Sur l'ensemble de ces amendements, le Gouvernement émet un avis défavorable, non pas sur le fond, mais sur la forme. En outre, si ces amendements étaient adoptés, le texte pourrait ne pas être opérationnel, notamment au regard du droit européen.
Mesdames, messieurs les sénateurs, le texte tel qu'il résulte des travaux de la commission contient bien des dispositions relatives au temps de travail. Celles-ci figuraient d'ailleurs déjà dans la version issue des travaux de l'Assemblée nationale ; elles ont été maintenues. Je les rappelle dans la rédaction issue des travaux de votre commission : « L'organisation du travail applicable aux salariés employés sur les navires mentionnés à l'article L. 5591-1 est fondée sur une durée de repos à terre au moins équivalente à la durée de leur embarquement. »
En revanche, la commission des affaires sociales du Sénat a souverainement décidé de supprimer les motifs justifiant une équivalence entre la durée d'embarquement et le temps de repos, considérant qu'il n'était pas utile de les indiquer. Pour notre part, nous considérions qu'il fallait justifier cette équivalence, notamment pour des raisons de sécurité de la navigation.
L'essentiel pour moi, c'est que ce dispositif soit inscrit dans la loi – nous sommes le premier pays en Europe à agir ainsi.
Pour lutter contre le dumping social sur le transmanche, trois critères ont été fixés dans le texte.
Premièrement, le salaire minimum doit être équivalent entre le Royaume-Uni, les îles anglo-normandes et la France.
Deuxièmement, une durée égale entre temps en mer et temps à terre est garantie. C'est fondamental, car c'est sur cette variable que se joue le dumping social.
Troisièmement, le décret d'application apportera les précisions nécessaires qui ne figureront pas dans le texte. Elles seront soumises au Conseil supérieur de la marine marchande, qui regroupe syndicats et organisations patronales.
Ces trois éléments seront inscrits dans le dur de la loi, c'est une avancée considérable.

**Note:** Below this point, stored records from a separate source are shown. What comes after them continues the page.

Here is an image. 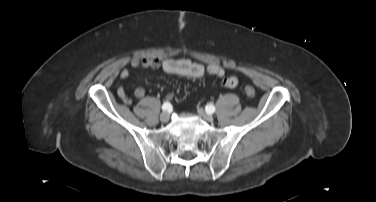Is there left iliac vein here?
Returning <instances> with one entry per match:
<instances>
[{
  "instance_id": "left-iliac-vein-1",
  "label": "left iliac vein",
  "mask_w": 376,
  "mask_h": 202,
  "mask_svg": "<svg viewBox=\"0 0 376 202\" xmlns=\"http://www.w3.org/2000/svg\"><path fill=\"white\" fill-rule=\"evenodd\" d=\"M198 114L206 121L212 122L214 120V117L211 113L206 112L203 108L197 109Z\"/></svg>"
}]
</instances>
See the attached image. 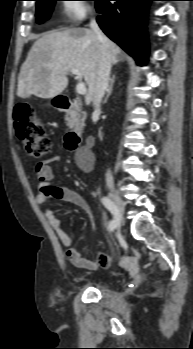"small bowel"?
I'll return each instance as SVG.
<instances>
[{"label":"small bowel","mask_w":193,"mask_h":349,"mask_svg":"<svg viewBox=\"0 0 193 349\" xmlns=\"http://www.w3.org/2000/svg\"><path fill=\"white\" fill-rule=\"evenodd\" d=\"M59 160V156H52L35 165V172L39 181L38 193L36 196L37 203L41 206H46L50 199H55L70 203L88 213L90 210L89 204L79 192L68 187H58L53 185L54 174L52 164ZM77 164L84 172H90L94 167L93 153L90 151L79 153L77 156ZM45 216L62 244L66 247H70L72 239L63 228L61 220L55 215L53 210L46 208ZM66 254L75 267L88 271L106 270L110 268L112 263V259L103 253H97L95 261L89 260L83 257L79 248L74 247L69 248Z\"/></svg>","instance_id":"small-bowel-1"}]
</instances>
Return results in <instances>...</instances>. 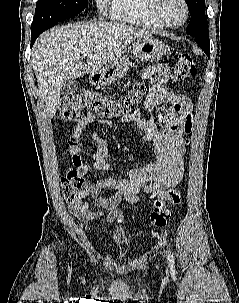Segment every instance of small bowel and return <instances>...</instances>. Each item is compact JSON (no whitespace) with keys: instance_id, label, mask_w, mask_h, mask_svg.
<instances>
[{"instance_id":"obj_1","label":"small bowel","mask_w":239,"mask_h":303,"mask_svg":"<svg viewBox=\"0 0 239 303\" xmlns=\"http://www.w3.org/2000/svg\"><path fill=\"white\" fill-rule=\"evenodd\" d=\"M168 65L152 66L142 73L144 81L151 84L147 100L146 114L162 103H168L172 110L164 117V130H160L155 120L150 116L135 114L127 117L135 121L144 132L145 140L153 148L155 158L152 162L131 168L126 177L120 175L105 176L97 182L90 183L77 195L75 203L69 206L70 212L79 220L89 222L103 216L102 211L89 208L88 198L95 204L109 210L107 223L122 221V212L118 204L122 198L130 203L140 200V192L154 197L170 188L176 187L183 178L185 146L182 140L183 126L180 116L190 108L185 96L177 95L167 86ZM97 118L93 113H87L76 125L68 138L69 153L76 171L83 177L92 170L113 173L114 167L107 161L110 142L106 138L97 139V150L92 154L90 162H84L81 156L83 149L82 136L88 128H92ZM116 191L113 195H103V189Z\"/></svg>"}]
</instances>
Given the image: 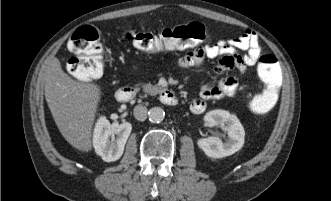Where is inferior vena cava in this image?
Returning <instances> with one entry per match:
<instances>
[{"label": "inferior vena cava", "instance_id": "obj_1", "mask_svg": "<svg viewBox=\"0 0 331 201\" xmlns=\"http://www.w3.org/2000/svg\"><path fill=\"white\" fill-rule=\"evenodd\" d=\"M148 110L143 105H137L134 108L133 114L134 117L139 121H144L147 118Z\"/></svg>", "mask_w": 331, "mask_h": 201}]
</instances>
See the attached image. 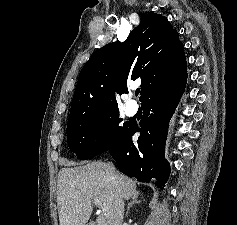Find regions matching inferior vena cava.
Instances as JSON below:
<instances>
[{
	"mask_svg": "<svg viewBox=\"0 0 237 225\" xmlns=\"http://www.w3.org/2000/svg\"><path fill=\"white\" fill-rule=\"evenodd\" d=\"M111 167H112L113 170L115 169L113 165H111Z\"/></svg>",
	"mask_w": 237,
	"mask_h": 225,
	"instance_id": "602c4592",
	"label": "inferior vena cava"
}]
</instances>
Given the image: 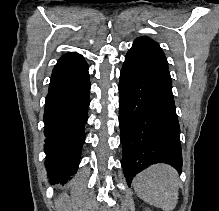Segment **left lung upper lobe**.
<instances>
[{"instance_id":"1","label":"left lung upper lobe","mask_w":219,"mask_h":211,"mask_svg":"<svg viewBox=\"0 0 219 211\" xmlns=\"http://www.w3.org/2000/svg\"><path fill=\"white\" fill-rule=\"evenodd\" d=\"M131 50L168 67L167 59L158 43L148 37L137 38Z\"/></svg>"}]
</instances>
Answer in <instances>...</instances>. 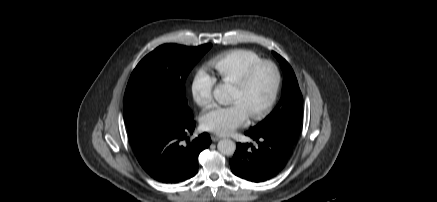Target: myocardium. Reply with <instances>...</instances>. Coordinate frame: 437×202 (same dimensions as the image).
<instances>
[{"instance_id":"f54148a6","label":"myocardium","mask_w":437,"mask_h":202,"mask_svg":"<svg viewBox=\"0 0 437 202\" xmlns=\"http://www.w3.org/2000/svg\"><path fill=\"white\" fill-rule=\"evenodd\" d=\"M262 66H270L273 69L275 81L272 93L268 101L257 112L250 115V118L255 121L264 118L271 111L278 98L281 86V72L279 67L272 60L261 59L249 66L244 71V73L233 83L234 86L239 88L247 87L256 71Z\"/></svg>"}]
</instances>
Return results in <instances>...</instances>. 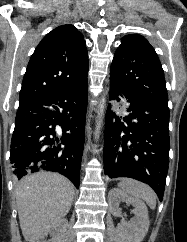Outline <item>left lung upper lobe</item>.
<instances>
[{"mask_svg":"<svg viewBox=\"0 0 187 242\" xmlns=\"http://www.w3.org/2000/svg\"><path fill=\"white\" fill-rule=\"evenodd\" d=\"M110 80L137 96L168 107L162 65L154 48L141 35L122 38L110 67Z\"/></svg>","mask_w":187,"mask_h":242,"instance_id":"left-lung-upper-lobe-1","label":"left lung upper lobe"}]
</instances>
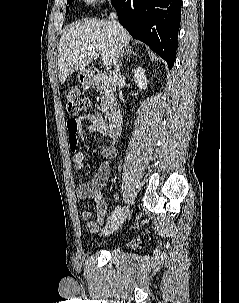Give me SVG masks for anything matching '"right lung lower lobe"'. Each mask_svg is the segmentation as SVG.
<instances>
[{"label": "right lung lower lobe", "instance_id": "98d812e1", "mask_svg": "<svg viewBox=\"0 0 239 303\" xmlns=\"http://www.w3.org/2000/svg\"><path fill=\"white\" fill-rule=\"evenodd\" d=\"M118 19L135 38L146 43L173 67L181 20V0H111Z\"/></svg>", "mask_w": 239, "mask_h": 303}]
</instances>
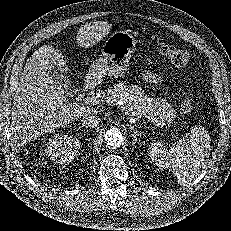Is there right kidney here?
Returning <instances> with one entry per match:
<instances>
[{
  "instance_id": "1",
  "label": "right kidney",
  "mask_w": 231,
  "mask_h": 231,
  "mask_svg": "<svg viewBox=\"0 0 231 231\" xmlns=\"http://www.w3.org/2000/svg\"><path fill=\"white\" fill-rule=\"evenodd\" d=\"M79 149L77 138L58 133L48 139L45 151L56 163L67 164L74 159Z\"/></svg>"
}]
</instances>
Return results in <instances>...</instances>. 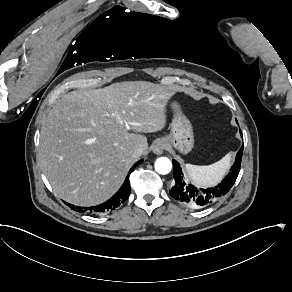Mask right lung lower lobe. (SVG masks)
<instances>
[{"label": "right lung lower lobe", "instance_id": "right-lung-lower-lobe-1", "mask_svg": "<svg viewBox=\"0 0 292 292\" xmlns=\"http://www.w3.org/2000/svg\"><path fill=\"white\" fill-rule=\"evenodd\" d=\"M143 160L138 161L136 164L132 166V168L129 171V174L134 170V168L140 164ZM129 174L127 175L123 185L118 190V192L111 197L106 202L94 206V207H80V206H74L72 204L66 203V205L70 206L72 210L79 211V212H87L89 214L99 213V212H108L112 211L115 208H117L119 205H121L129 196L130 194V182H129Z\"/></svg>", "mask_w": 292, "mask_h": 292}]
</instances>
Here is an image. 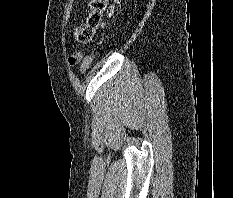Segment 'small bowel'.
<instances>
[{
    "instance_id": "small-bowel-1",
    "label": "small bowel",
    "mask_w": 233,
    "mask_h": 198,
    "mask_svg": "<svg viewBox=\"0 0 233 198\" xmlns=\"http://www.w3.org/2000/svg\"><path fill=\"white\" fill-rule=\"evenodd\" d=\"M113 14V8H110L108 10V15L111 16ZM101 26V23L99 24V26L95 29V31ZM94 31V32H95ZM75 57L77 58V60H79L81 58V55L80 54H76Z\"/></svg>"
}]
</instances>
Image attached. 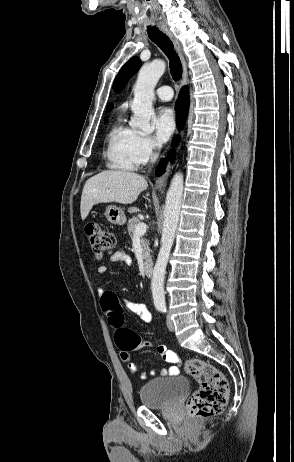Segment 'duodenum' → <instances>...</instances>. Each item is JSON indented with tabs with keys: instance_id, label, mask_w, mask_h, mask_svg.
<instances>
[{
	"instance_id": "duodenum-1",
	"label": "duodenum",
	"mask_w": 294,
	"mask_h": 462,
	"mask_svg": "<svg viewBox=\"0 0 294 462\" xmlns=\"http://www.w3.org/2000/svg\"><path fill=\"white\" fill-rule=\"evenodd\" d=\"M143 269L146 275H151L154 269V262L152 259H145L143 262Z\"/></svg>"
}]
</instances>
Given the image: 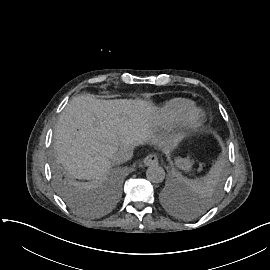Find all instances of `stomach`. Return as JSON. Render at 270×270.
Segmentation results:
<instances>
[{
	"instance_id": "stomach-1",
	"label": "stomach",
	"mask_w": 270,
	"mask_h": 270,
	"mask_svg": "<svg viewBox=\"0 0 270 270\" xmlns=\"http://www.w3.org/2000/svg\"><path fill=\"white\" fill-rule=\"evenodd\" d=\"M178 164L181 166L182 169L188 170L192 164V160H190L188 157L180 158L178 160Z\"/></svg>"
}]
</instances>
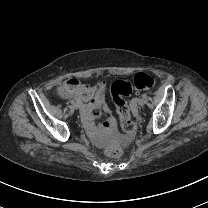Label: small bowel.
I'll return each mask as SVG.
<instances>
[{
  "label": "small bowel",
  "instance_id": "obj_1",
  "mask_svg": "<svg viewBox=\"0 0 208 208\" xmlns=\"http://www.w3.org/2000/svg\"><path fill=\"white\" fill-rule=\"evenodd\" d=\"M81 84V79L75 77L69 82L64 83L62 89H56L54 95L61 101L72 100L73 103L82 110L88 119L86 126L88 128L89 138L94 146L100 147L106 142L108 133L116 126L114 118L111 116V112L107 104H104L100 111H96L95 109L93 110V108H97L98 104L101 103L102 98L100 94L105 91L106 86L104 83L99 82L94 86L93 89L87 87H82L79 89ZM76 90L77 93L74 94L73 91ZM97 118H104L99 129L97 123L94 122V120Z\"/></svg>",
  "mask_w": 208,
  "mask_h": 208
}]
</instances>
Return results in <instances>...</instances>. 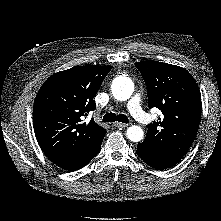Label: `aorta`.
I'll return each mask as SVG.
<instances>
[{"label":"aorta","instance_id":"aorta-1","mask_svg":"<svg viewBox=\"0 0 221 221\" xmlns=\"http://www.w3.org/2000/svg\"><path fill=\"white\" fill-rule=\"evenodd\" d=\"M114 98L120 101L129 99L134 91V84L128 77H121L115 80L111 87ZM127 138L133 142H139L143 139L144 132L139 126H131L127 129Z\"/></svg>","mask_w":221,"mask_h":221}]
</instances>
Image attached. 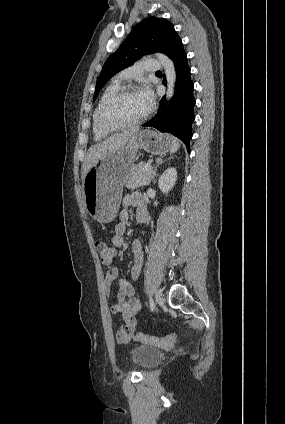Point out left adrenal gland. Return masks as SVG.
Returning <instances> with one entry per match:
<instances>
[{"instance_id":"1","label":"left adrenal gland","mask_w":285,"mask_h":424,"mask_svg":"<svg viewBox=\"0 0 285 424\" xmlns=\"http://www.w3.org/2000/svg\"><path fill=\"white\" fill-rule=\"evenodd\" d=\"M165 161H163L162 160V158L161 157H158L157 159H156V166L154 167V169H153V172H152V181H154V179H155V176H156V171H157V168L161 165V164H163Z\"/></svg>"}]
</instances>
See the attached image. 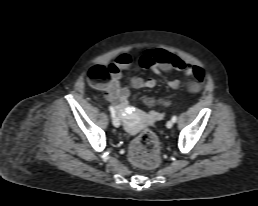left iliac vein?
I'll use <instances>...</instances> for the list:
<instances>
[{
    "mask_svg": "<svg viewBox=\"0 0 258 206\" xmlns=\"http://www.w3.org/2000/svg\"><path fill=\"white\" fill-rule=\"evenodd\" d=\"M173 121L172 120H170V121H168L167 123H166V126H167V128H172L173 127Z\"/></svg>",
    "mask_w": 258,
    "mask_h": 206,
    "instance_id": "left-iliac-vein-1",
    "label": "left iliac vein"
}]
</instances>
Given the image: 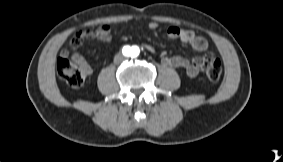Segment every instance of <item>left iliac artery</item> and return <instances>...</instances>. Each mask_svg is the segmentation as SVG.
Segmentation results:
<instances>
[{"mask_svg":"<svg viewBox=\"0 0 283 162\" xmlns=\"http://www.w3.org/2000/svg\"><path fill=\"white\" fill-rule=\"evenodd\" d=\"M139 54V48L137 46L132 47V56H137Z\"/></svg>","mask_w":283,"mask_h":162,"instance_id":"1","label":"left iliac artery"}]
</instances>
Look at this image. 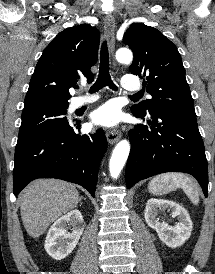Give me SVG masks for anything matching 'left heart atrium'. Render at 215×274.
<instances>
[{
  "label": "left heart atrium",
  "instance_id": "39dd6f15",
  "mask_svg": "<svg viewBox=\"0 0 215 274\" xmlns=\"http://www.w3.org/2000/svg\"><path fill=\"white\" fill-rule=\"evenodd\" d=\"M91 119L97 126L111 128L119 124L120 112L115 104L106 103L92 113Z\"/></svg>",
  "mask_w": 215,
  "mask_h": 274
}]
</instances>
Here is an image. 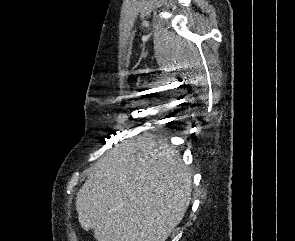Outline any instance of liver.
I'll list each match as a JSON object with an SVG mask.
<instances>
[{"mask_svg": "<svg viewBox=\"0 0 295 241\" xmlns=\"http://www.w3.org/2000/svg\"><path fill=\"white\" fill-rule=\"evenodd\" d=\"M191 193L192 173L176 148L137 136L95 164L76 210L81 227L97 241H166Z\"/></svg>", "mask_w": 295, "mask_h": 241, "instance_id": "6515ba94", "label": "liver"}]
</instances>
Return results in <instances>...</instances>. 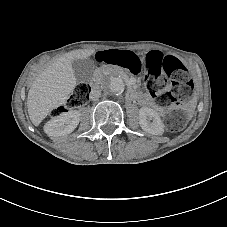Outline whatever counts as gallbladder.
I'll list each match as a JSON object with an SVG mask.
<instances>
[{"label":"gallbladder","instance_id":"1","mask_svg":"<svg viewBox=\"0 0 227 227\" xmlns=\"http://www.w3.org/2000/svg\"><path fill=\"white\" fill-rule=\"evenodd\" d=\"M73 72L78 83H87L95 69V62L90 58H76L71 61Z\"/></svg>","mask_w":227,"mask_h":227}]
</instances>
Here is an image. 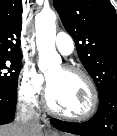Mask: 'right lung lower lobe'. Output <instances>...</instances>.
Wrapping results in <instances>:
<instances>
[{"label": "right lung lower lobe", "mask_w": 117, "mask_h": 136, "mask_svg": "<svg viewBox=\"0 0 117 136\" xmlns=\"http://www.w3.org/2000/svg\"><path fill=\"white\" fill-rule=\"evenodd\" d=\"M17 103V91L0 90V125L13 121Z\"/></svg>", "instance_id": "right-lung-lower-lobe-1"}]
</instances>
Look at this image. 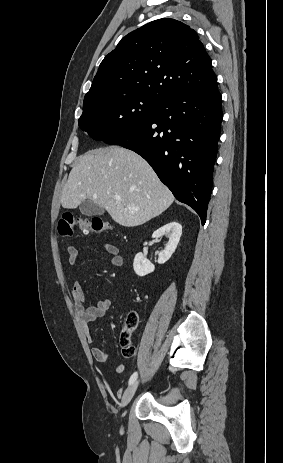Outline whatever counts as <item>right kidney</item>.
Here are the masks:
<instances>
[{"mask_svg": "<svg viewBox=\"0 0 283 463\" xmlns=\"http://www.w3.org/2000/svg\"><path fill=\"white\" fill-rule=\"evenodd\" d=\"M182 234V226L178 222H170L159 228L152 234V238H160L166 235L169 238L168 243L163 251L158 254V263L164 264L174 253ZM147 243L145 242L144 245ZM133 268L138 276H145L154 271L155 266L147 260L142 252L136 254L133 262Z\"/></svg>", "mask_w": 283, "mask_h": 463, "instance_id": "ca27d5eb", "label": "right kidney"}]
</instances>
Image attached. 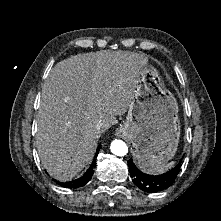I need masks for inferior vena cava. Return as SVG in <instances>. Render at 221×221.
I'll list each match as a JSON object with an SVG mask.
<instances>
[{
  "mask_svg": "<svg viewBox=\"0 0 221 221\" xmlns=\"http://www.w3.org/2000/svg\"><path fill=\"white\" fill-rule=\"evenodd\" d=\"M102 127H103L102 121L97 122L96 125H95L96 130H100Z\"/></svg>",
  "mask_w": 221,
  "mask_h": 221,
  "instance_id": "602c4592",
  "label": "inferior vena cava"
}]
</instances>
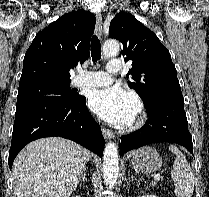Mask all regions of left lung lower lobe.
Instances as JSON below:
<instances>
[{"mask_svg":"<svg viewBox=\"0 0 209 197\" xmlns=\"http://www.w3.org/2000/svg\"><path fill=\"white\" fill-rule=\"evenodd\" d=\"M145 108L149 116L146 124L136 132L121 137L120 155L156 142L176 143L193 154L183 98H159Z\"/></svg>","mask_w":209,"mask_h":197,"instance_id":"left-lung-lower-lobe-1","label":"left lung lower lobe"}]
</instances>
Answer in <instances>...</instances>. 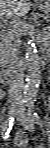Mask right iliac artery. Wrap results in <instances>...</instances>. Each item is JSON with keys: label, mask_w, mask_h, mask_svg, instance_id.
<instances>
[{"label": "right iliac artery", "mask_w": 50, "mask_h": 148, "mask_svg": "<svg viewBox=\"0 0 50 148\" xmlns=\"http://www.w3.org/2000/svg\"><path fill=\"white\" fill-rule=\"evenodd\" d=\"M13 121H14V117H10L8 120L2 123L1 128H2V134H4L3 136L4 139L8 138V134L13 126Z\"/></svg>", "instance_id": "1"}]
</instances>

Monsieur Bacchi, imposer une nationalité de pavillon aux armateurs pour qu'ils puissent effectuer des liaisons maritimes est totalement contraire au droit européen. Si l'on peut imposer des conditions sociales et salariales – ce que nous faisons avec les différents dispositifs sur le salaire minimum et la durée égale entre temps à terre et temps en mer –, on ne peut en revanche imposer une nationalité, d'autant que certains pays peuvent avoir fixé des conditions sociales moins favorables. On ne peut donc pas prévoir que seuls les navires battant pavillon français peuvent assurer les liaisons sur le transmanche.
En revanche, vous avez raison, il faut un alignement des conditions de travail. C'est tout l'objet de la charte proposée aux armateurs du transport maritime transmanche, mais aussi de ce texte, qui met en œuvre ces différents dispositifs, notamment des clauses miroirs avec la loi britannique.
Mesdames Vogel, Apourceau-Poly et Brulin, sur les heures supplémentaires, qui trop embrasse mal étreint, comme disait ma grand-mère. §J'aimerais pouvoir vous suivre sur ce terrain, mais le traité sur le fonctionnement de l'Union européenne est très clair : il ne revient pas aux États de procéder à de telles régulations. C'est pourquoi le Gouvernement demande le retrait des amendements concernés : ces propositions, nous le savons très bien, ne sont absolument pas conformes au droit européen.
Pour autant, il faut continuer à travailler sur les questions des heures supplémentaires et des indemnités de congés, notamment dans le cadre des chartes entre les différentes compagnies maritimes. Elles sont toutefois déconnectées des deux éléments que nous pouvons inscrire dans la loi : le salaire minimum et la durée égale entre temps en mer et temps à terre.